There’s a slow but inexorable shift taking place in writing. Actually this shift encompasses more than just writing because it has to do with information in all its forms and configurations. I’m talking about the manner in which we store information.
It used to be that books were the main storage unit in keeping information from disappearing. When asked, why do we write, authors frequently answered, “to put the information I have to offer in a permanent form.” That applied mainly to nonfiction, but really applied to fiction as well. Libraries exist to store the information, to hold the books so that anyone can access all the facts, all the news and all the material they want. Books have been and still are the ultimate; the end of the information storage line. For a long time, that was all there was.
Before books, humans kept information in their brains. The elders of a group of early humans (a family or tribe or whatever) knew all there was to know, and they passed it on to their younger counterparts. Some concepts were put into stories and told and re-told within the group, and some of these became legends that survived for millenia. Eventually, when the ability to write developed, information such as stories and other necessities of the culture came to be written down, sometimes in stone, sometimes on papyrus, and many of these survived for years. Monks of the early Christian era copied the Bible by hand, and the development of the printing press made the expression of the written word much easier, though it didn’t alter the fact that information was still being written and stored on large pieces of paper.

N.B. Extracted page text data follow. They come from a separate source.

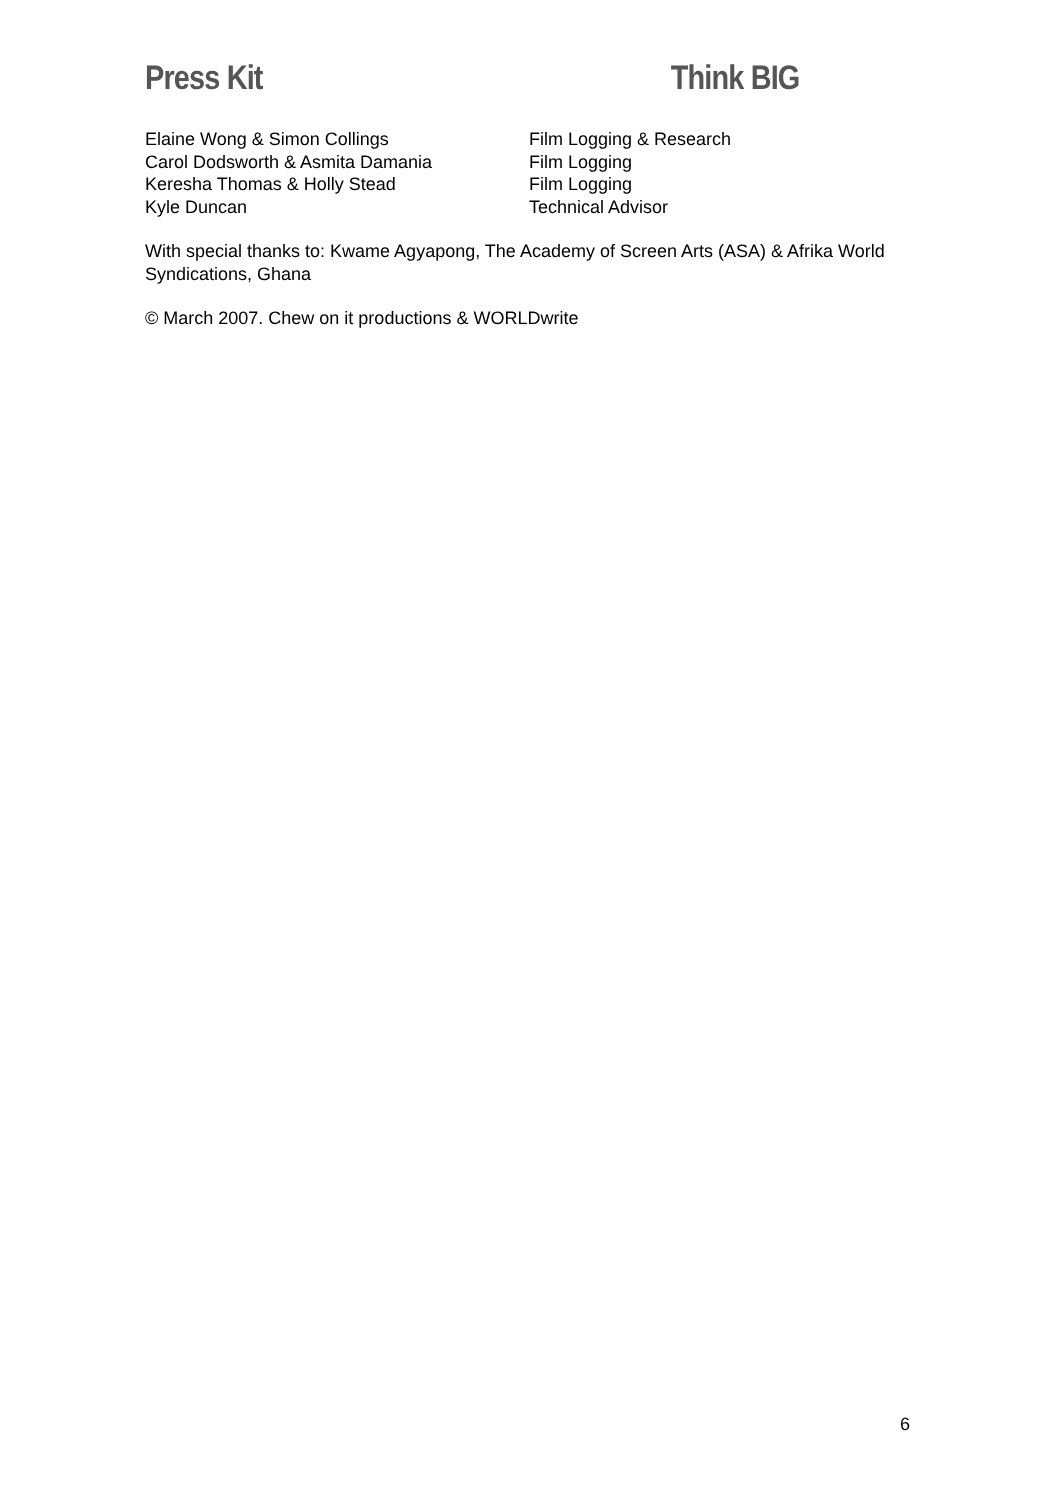Press Kit Think BIG
| Elaine Wong & Simon Collings | Film Logging & Research |
| Carol Dodsworth & Asmita Damania | Film Logging |
| Keresha Thomas & Holly Stead | Film Logging |
| Kyle Duncan | Technical Advisor |
With special thanks to: Kwame Agyapong, The Academy of Screen Arts (ASA) & Afrika World Syndications, Ghana
© March 2007. Chew on it productions & WORLDwrite
6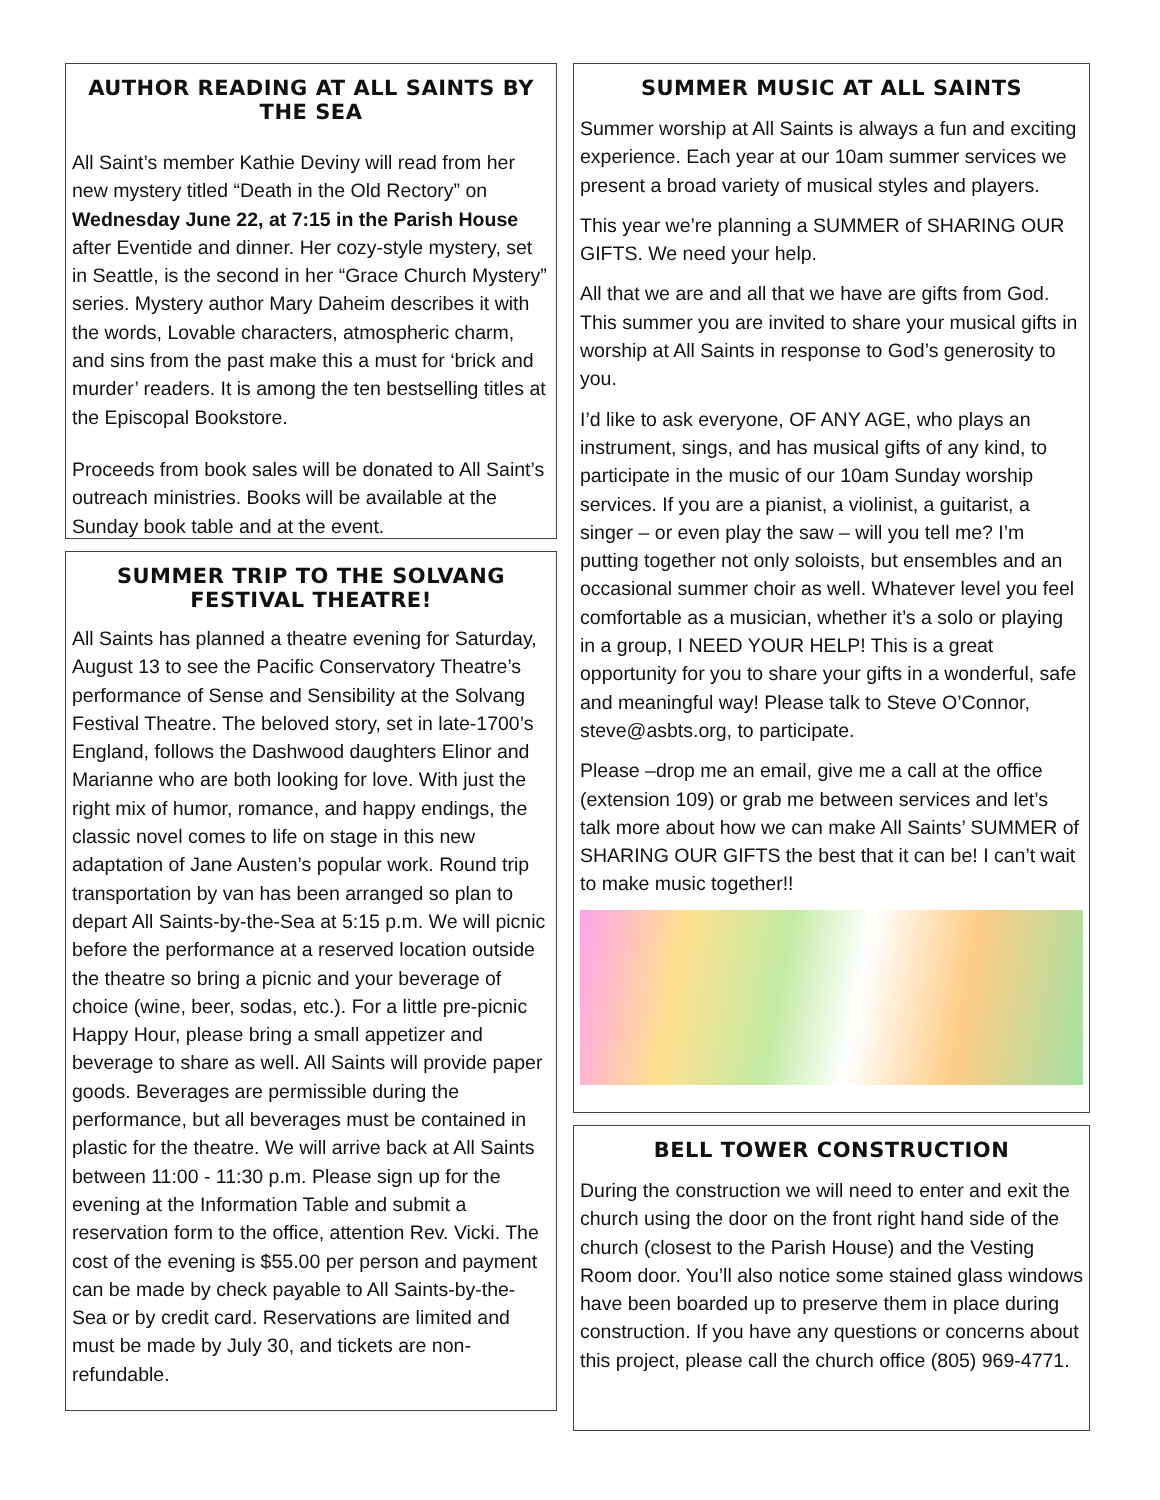AUTHOR READING AT ALL SAINTS BY THE SEA
All Saint’s member Kathie Deviny will read from her new mystery titled “Death in the Old Rectory” on Wednesday June 22, at 7:15 in the Parish House after Eventide and dinner. Her cozy-style mystery, set in Seattle, is the second in her “Grace Church Mystery” series. Mystery author Mary Daheim describes it with the words, Lovable characters, atmospheric charm, and sins from the past make this a must for ‘brick and murder’ readers. It is among the ten bestselling titles at the Episcopal Bookstore.
Proceeds from book sales will be donated to All Saint’s outreach ministries. Books will be available at the Sunday book table and at the event.
SUMMER TRIP TO THE SOLVANG FESTIVAL THEATRE!
All Saints has planned a theatre evening for Saturday, August 13 to see the Pacific Conservatory Theatre’s performance of Sense and Sensibility at the Solvang Festival Theatre. The beloved story, set in late-1700’s England, follows the Dashwood daughters Elinor and Marianne who are both looking for love. With just the right mix of humor, romance, and happy endings, the classic novel comes to life on stage in this new adaptation of Jane Austen’s popular work. Round trip transportation by van has been arranged so plan to depart All Saints-by-the-Sea at 5:15 p.m. We will picnic before the performance at a reserved location outside the theatre so bring a picnic and your beverage of choice (wine, beer, sodas, etc.). For a little pre-picnic Happy Hour, please bring a small appetizer and beverage to share as well. All Saints will provide paper goods. Beverages are permissible during the performance, but all beverages must be contained in plastic for the theatre. We will arrive back at All Saints between 11:00 - 11:30 p.m. Please sign up for the evening at the Information Table and submit a reservation form to the office, attention Rev. Vicki. The cost of the evening is $55.00 per person and payment can be made by check payable to All Saints-by-the-Sea or by credit card. Reservations are limited and must be made by July 30, and tickets are non-refundable.
SUMMER MUSIC AT ALL SAINTS
Summer worship at All Saints is always a fun and exciting experience. Each year at our 10am summer services we present a broad variety of musical styles and players.
This year we’re planning a SUMMER of SHARING OUR GIFTS. We need your help.
All that we are and all that we have are gifts from God. This summer you are invited to share your musical gifts in worship at All Saints in response to God’s generosity to you.
I’d like to ask everyone, OF ANY AGE, who plays an instrument, sings, and has musical gifts of any kind, to participate in the music of our 10am Sunday worship services. If you are a pianist, a violinist, a guitarist, a singer – or even play the saw – will you tell me? I’m putting together not only soloists, but ensembles and an occasional summer choir as well. Whatever level you feel comfortable as a musician, whether it’s a solo or playing in a group, I NEED YOUR HELP! This is a great opportunity for you to share your gifts in a wonderful, safe and meaningful way! Please talk to Steve O’Connor, steve@asbts.org, to participate.
Please –drop me an email, give me a call at the office (extension 109) or grab me between services and let’s talk more about how we can make All Saints’ SUMMER of SHARING OUR GIFTS the best that it can be! I can’t wait to make music together!!
BELL TOWER CONSTRUCTION
During the construction we will need to enter and exit the church using the door on the front right hand side of the church (closest to the Parish House) and the Vesting Room door. You’ll also notice some stained glass windows have been boarded up to preserve them in place during construction. If you have any questions or concerns about this project, please call the church office (805) 969-4771.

Now we’re looking at a new development in the storage of information: the digital form. Whole books, the Bible included, can be stored on a small chip no larger than a pencil point. Books still exist, sure, and there are zillions out there, and we continue to produce them, but their days are numbered. The Library of Congress exists to keep a copy of every book published in its paper format, but that Library is doomed. Soon libraries will exist only in cyberspace and we will be able to access anything we want without having to visit the actual building.
Whether this is good or not, I cannot say. It is, however, inevitable. I can’t imagine that all books will be gone in a hundred years–even that seems much too short a time. But books as the main storage of all human knowledge will be phased out sooner or later. Right now, we can get a huge amount of information from the internet, but not everything is online. The library is still an important place for research. Much of the highly esoteric and abstruse information on many subjects is not online, and books are still required. For example, I wanted to research details of the humans that inhabited North America around 15,000 years ago for a novel I wrote, and though I looked seriously online, I still had to visit the library to pick out the tiny details I really needed. Those details were embedded in several large volumes, not available online.
What’s it going to be like living in a society without books? Books have been around for so long. Even the Romans had compilations of data that could be said to be the precursor of a “book.” Those of us who write (and hopefully publish) books would be really disconcerted to find a society without a book to be had. Yet it seems inevitable. Like it or not, we are at the beginning of the digital conversion. In fact, some books nowadays are published only digitally, and no physical “book” exists. No ink on paper, just pixels on a screen.